Weaver was attracted to NISA, which allows teams to have the freedom to operate on how they see fit.

“There’s a lot more demands on a second division team,” he said, referring to the Rhinos. “In the NSIA league, there’s just a lot of freedom to do things that you may want to do in getting started. Its the revival of professional men’s soccer in Rochester. It totally makes sense to me. I said that to Mark and Todd several times. The entry for me would be at the third division NISA level.”

His resume might say businessman, but Weaver is also a soccer man, having officiated games for some 30 years at all levels of the game. He is a New York State Emeritus soccer referee and former youth soccer administrator.

Like many soccer executives, he started out as a fan, watching the Rochester Lancers play at old Holleder Stadium in the seventies. In fact, Weaver remembered watching the great Pele and the Cosmos perform there. The present-day Cosmos compete in NISA.

“I think the stadium was rocking so much I had a fear the concrete was going to collapse,” he said. “It was an old stadium. That was thrilling.

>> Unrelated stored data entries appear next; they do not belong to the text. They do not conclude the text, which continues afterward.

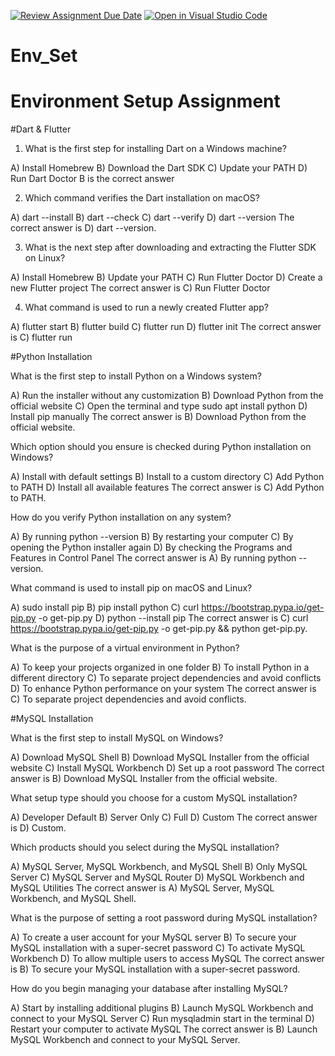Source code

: [![Review Assignment Due Date](https://classroom.github.com/assets/deadline-readme-button-22041afd0340ce965d47ae6ef1cefeee28c7c493a6346c4f15d667ab976d596c.svg)](https://classroom.github.com/a/vnsr1XuU)
[![Open in Visual Studio Code](https://classroom.github.com/assets/open-in-vscode-2e0aaae1b6195c2367325f4f02e2d04e9abb55f0b24a779b69b11b9e10269abc.svg)](https://classroom.github.com/online_ide?assignment_repo_id=15758489&assignment_repo_type=AssignmentRepo)
# Env_Set

# Environment Setup Assignment

#Dart & Flutter

1. What is the first step for installing Dart on a Windows machine?

A) Install Homebrew
B) Download the Dart SDK
C) Update your PATH
D) Run Dart Doctor
B is the correct answer


2. Which command verifies the Dart installation on macOS?

A) dart --install
B) dart --check
C) dart --verify
D) dart --version
The correct answer is D) dart --version.

3. What is the next step after downloading and extracting the Flutter SDK on Linux?

A) Install Homebrew
B) Update your PATH
C) Run Flutter Doctor
D) Create a new Flutter project
The correct answer is C) Run Flutter Doctor

4. What command is used to run a newly created Flutter app?

A) flutter start
B) flutter build
C) flutter run
D) flutter init
The correct answer is C) flutter run

#Python Installation

What is the first step to install Python on a Windows system?

A) Run the installer without any customization
B) Download Python from the official website
C) Open the terminal and type sudo apt install python
D) Install pip manually
The correct answer is B) Download Python from the official website.

Which option should you ensure is checked during Python installation on Windows?

A) Install with default settings
B) Install to a custom directory
C) Add Python to PATH
D) Install all available features
The correct answer is C) Add Python to PATH.




How do you verify Python installation on any system?

A) By running python --version
B) By restarting your computer
C) By opening the Python installer again
D) By checking the Programs and Features in Control Panel
The correct answer is A) By running python --version.

What command is used to install pip on macOS and Linux?

A) sudo install pip
B) pip install python
C) curl https://bootstrap.pypa.io/get-pip.py -o get-pip.py
D) python --install pip
The correct answer is C) curl https://bootstrap.pypa.io/get-pip.py -o get-pip.py && python get-pip.py.


What is the purpose of a virtual environment in Python?

A) To keep your projects organized in one folder
B) To install Python in a different directory
C) To separate project dependencies and avoid conflicts
D) To enhance Python performance on your system
The correct answer is C) To separate project dependencies and avoid conflicts.

#MySQL Installation

What is the first step to install MySQL on Windows?

A) Download MySQL Shell
B) Download MySQL Installer from the official website
C) Install MySQL Workbench
D) Set up a root password
The correct answer is B) Download MySQL Installer from the official website.

What setup type should you choose for a custom MySQL installation?

A) Developer Default
B) Server Only
C) Full
D) Custom
The correct answer is D) Custom.

Which products should you select during the MySQL installation?

A) MySQL Server, MySQL Workbench, and MySQL Shell
B) Only MySQL Server
C) MySQL Server and MySQL Router
D) MySQL Workbench and MySQL Utilities
The correct answer is A) MySQL Server, MySQL Workbench, and MySQL Shell.

What is the purpose of setting a root password during MySQL installation?

A) To create a user account for your MySQL server
B) To secure your MySQL installation with a super-secret password
C) To activate MySQL Workbench
D) To allow multiple users to access MySQL
The correct answer is B) To secure your MySQL installation with a super-secret password.

How do you begin managing your database after installing MySQL?

A) Start by installing additional plugins
B) Launch MySQL Workbench and connect to your MySQL Server
C) Run mysqladmin start in the terminal
D) Restart your computer to activate MySQL
The correct answer is B) Launch MySQL Workbench and connect to your MySQL Server.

That’s what i want to see come back here to Rochester. I want to see that kind of excitement.”

If the application is accepted, NISA will give Rochester year soccer. Depending on how what transpires with the COVID-19 pandemic, a NISA spring season could run from February/March through May/June. After a break, the season could resume and run from July/August and through October/November.

The outdoor Lancers team competes in the amateur National Premier Soccer League from May through July, as do the Lady Lancers in United Women’s Soccer.

The indoor Lancers also play in the Major Arena Soccer League, which usually runs from November/December through the beginning of May, although the 2020-21 season could kick off in late December or January due to the pandemic.